Esercizio scritto
Conta le righe dei dati qui sotto in cui compare la parola "roll". Scrivi soltanto il numero.

Dati grezzi
=-=-=

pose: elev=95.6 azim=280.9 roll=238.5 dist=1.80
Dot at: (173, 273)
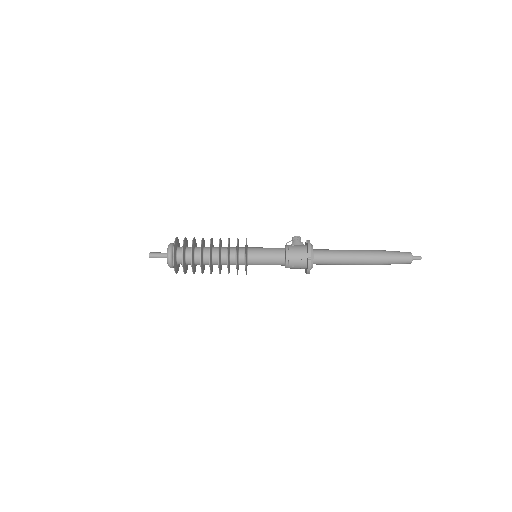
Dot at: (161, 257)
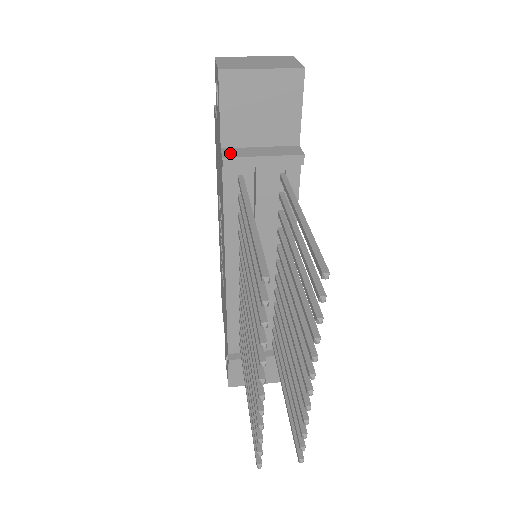
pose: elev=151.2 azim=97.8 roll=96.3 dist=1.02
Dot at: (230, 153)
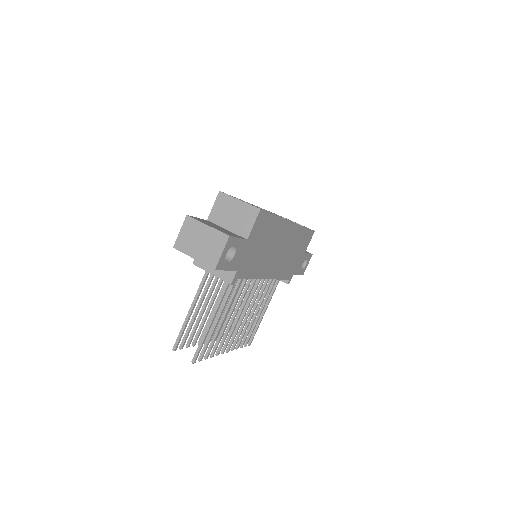
Dot at: occluded
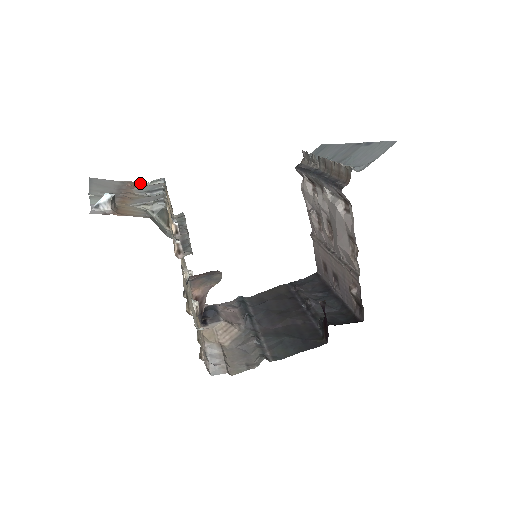
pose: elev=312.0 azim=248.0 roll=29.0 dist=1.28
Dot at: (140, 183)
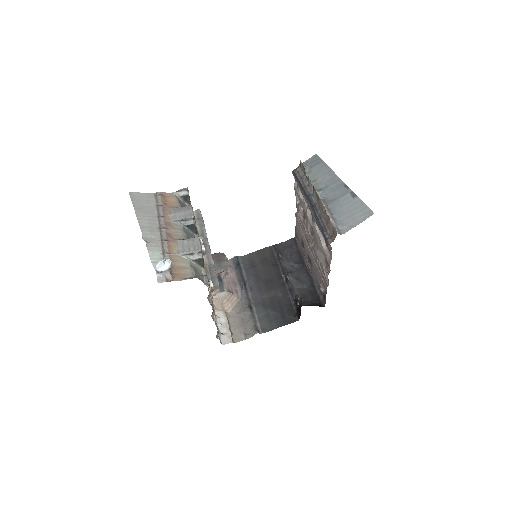
Dot at: (168, 193)
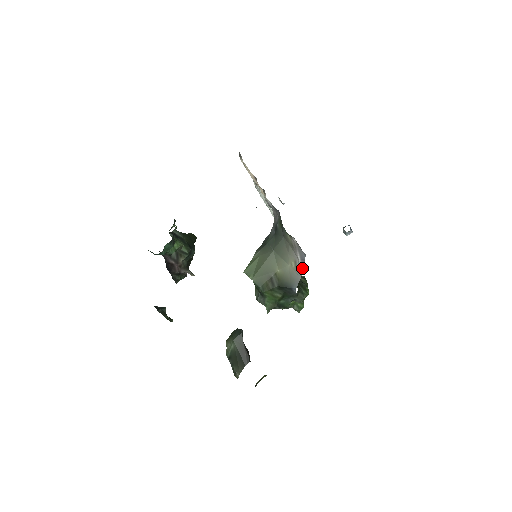
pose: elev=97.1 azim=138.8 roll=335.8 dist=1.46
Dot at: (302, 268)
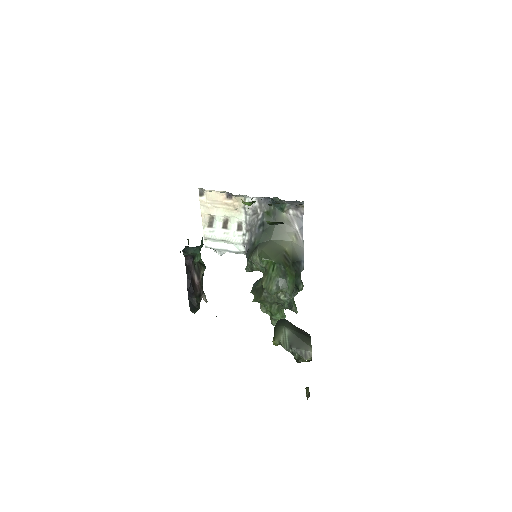
Dot at: (302, 238)
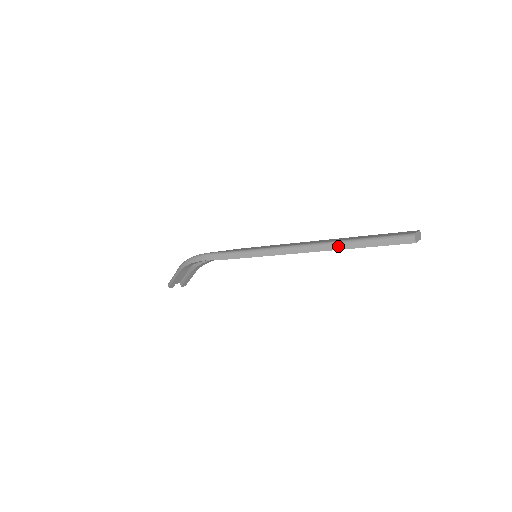
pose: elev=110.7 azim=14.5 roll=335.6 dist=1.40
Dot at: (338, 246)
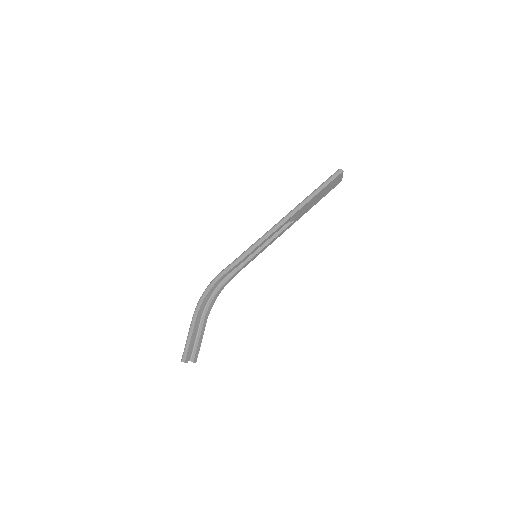
Dot at: (307, 199)
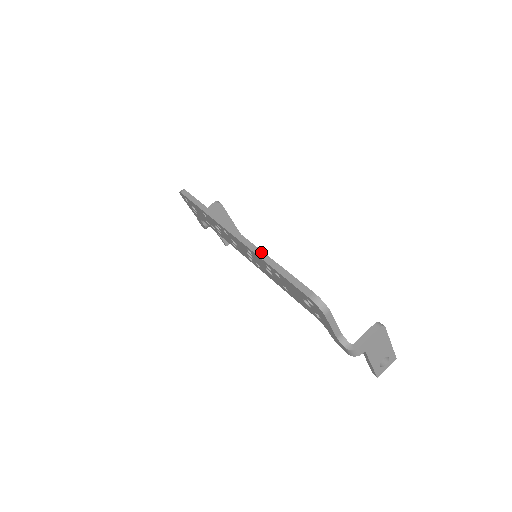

=-=-=

Soluzione
5